Aşı olmasının fotoğrafları gazetelerde yayınlandı.
*
Fotoğrafı görünce gülümsedim.
*
Çünkü aklıma Özlem Gürses’in o tarihe geçen Gülnaz Şırınga hemşiresi geldi.
İlahi Özlem.
Sen insanı öldürürsün.
Ama gülmekten.
SAYIN REKLAMCILAR
EGE köylerinde yaşayan teyzelerimiz, mütemadiyen gülen, her konuya gülerek yorum yapan insanlar değildirler.
Onların da kederlendikleri anlar, asaplarının bozulduğu durumlar olur.
*
Vazgeçin artık şu Ege köylüsü teyzelerin her durumda güldükleri önyargısından.
“TAM KAPANMA”YI LÜGATİMİZDEN ÇIKARALIM
Ülke olarak...
Yarı kapandık, biraz açıldık, tam kapandık.
Yani “Aç/Kapa” yöntemini gördük, denedik, tattık.
Yok, yok.
Bir derde derman olmadı bu tam kapanmalar.
Olmadığı gibi bin türlü yan sorunu getirdi hayatımıza.
*
Bugünlerde vaka sayısındaki olağanüstü artış nedeniyle “tam kapanma”yı aklının ucundan geçiren varsa...
Lütfen vazgeçsin.
*
Peki çözüm ne? Çözüm şu:
*
“Köpüktür bu, köpük” diyeceksin.
Ve “aşıya, maskeye, kalabalıktan uzak durmaya” abanmaya devam edeceksin.

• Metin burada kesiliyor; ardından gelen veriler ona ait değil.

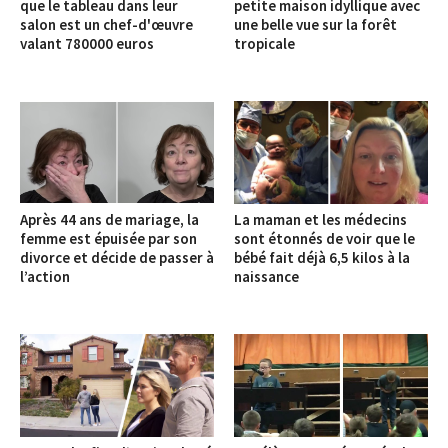
que le tableau dans leur
petite maison idyllique avec
salon est un chef-d'œuvre
une belle vue sur la forêt
valant 780000 euros
tropicale
Après 44 ans de mariage, la
La maman et les médecins
femme est épuisée par son
sont étonnés de voir que le
divorce et décide de passer à
bébé fait déjà 6,5 kilos à la
l’action
naissance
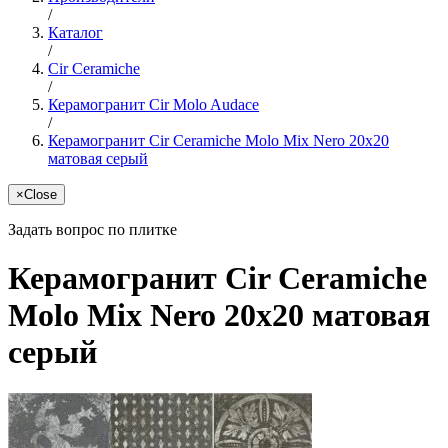
/
Каталог
/
Cir Ceramiche
/
Керамогранит Cir Molo Audace
/
Керамогранит Cir Ceramiche Molo Mix Nero 20x20
матовая серый
×
Close
Задать вопрос по плитке
Керамогранит Cir Ceramiche
Molo Mix Nero 20x20 матовая
серый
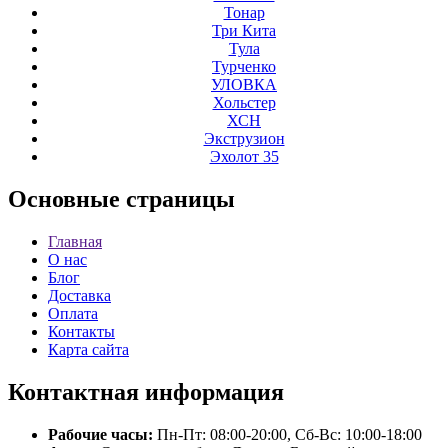
Тонар
Три Кита
Тула
Турченко
УЛОВКА
Хольстер
ХСН
Экструзион
Эхолот 35
Основные
страницы
Главная
О нас
Блог
Доставка
Оплата
Контакты
Карта сайта
Контактная
информация
Рабочие часы:
Пн-Пт: 08:00-20:00, Сб-Вс: 10:00-18:00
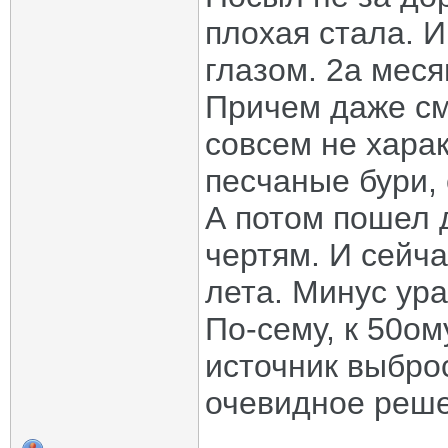
плохая стала. 
глазом. 2а меся
Причем даже сме
совсем не хара
песчаные бури, 
А потом пошел д
чертям. И сейча
лета. Минус ура
По-сему, к 50о
источник выбро
очевидное реше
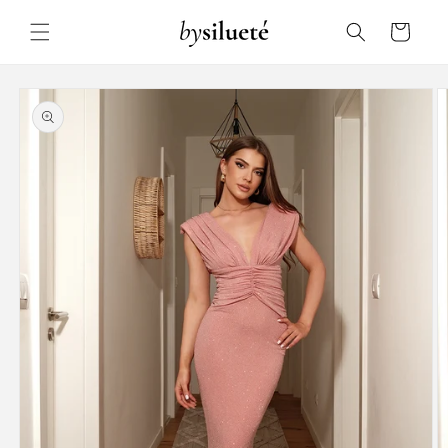
Skip to
content
Cart
Skip to
product
information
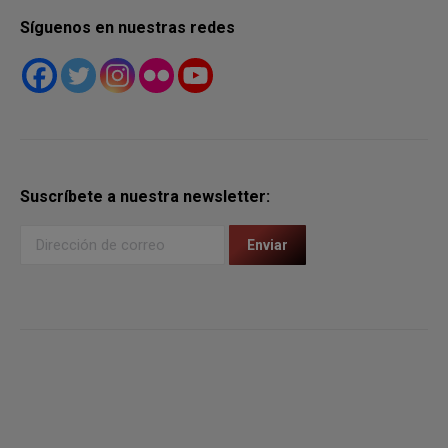
Síguenos en nuestras redes
Suscríbete a nuestra newsletter:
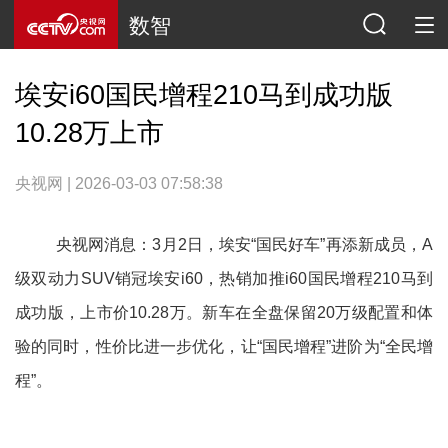
数智
埃安i60国民增程210马到成功版
10.28万上市
央视网 | 2026-03-03 07:58:38
央视网消息：3月2日，埃安“国民好车”再添新成员，A
级双动力SUV销冠埃安i60，热销加推i60国民增程210马到
成功版，上市价10.28万。新车在全盘保留20万级配置和体
验的同时，性价比进一步优化，让“国民增程”进阶为“全民增
程”。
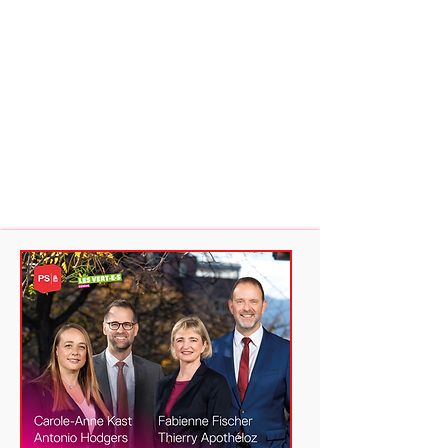
Avec votre soutien nous y
arriverons !
conseildetat2023.ch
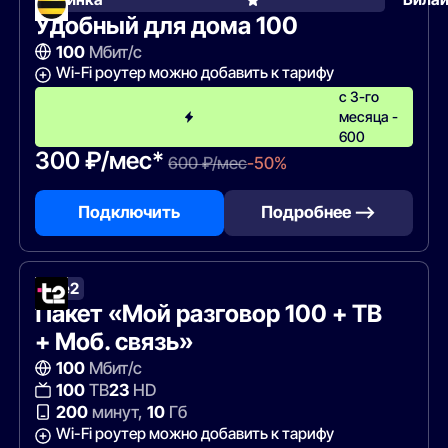
Удобный для дома 100
100
Мбит/с
Wi-Fi роутер можно добавить к тарифу
с 3-го
месяца -
600
300 ₽/мес*
600 ₽/мес
-50%
Подключить
Подробнее —>
Tele2
Пакет «Мой разговор 100 + ТВ
+ Моб. связь»
100
Мбит/с
100
ТВ
23
HD
200
минут,
10
Гб
Wi-Fi роутер можно добавить к тарифу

KAZAKİSTAN OLAYINDA FETÖ PARMAĞI
İKİYÜZLÜLÜK, kaypaklık, kendisini gizleme üzerine kurulu bir örgütlenmeyle ilgili olarak somut bir delil sunmanın ne denli zor olduğunun farkındayım.
Bu nedenle...
Kazakistan olaylarında FETÖ parmağı olduğuna dair haberleri yabana atamıyorum.
*
Ama bir yandan da endişem var.
Acaba bu tür haberlerle FETÖ denilen örgütü, biraz fazla mı abartmış oluyoruz?
*
“Ne abartması birader? FETÖ demek ABD demek” diye karşı çıkanlar olacaktır.
Onlara şöyle cevap vermek isterim:
*
“Madem öyle, o zaman ‘Kazakistan olayında ABD parmağı’ demelisin. Böylece kuklayı abartmak yerine kuklacıyı hedefe koymuş olursun.”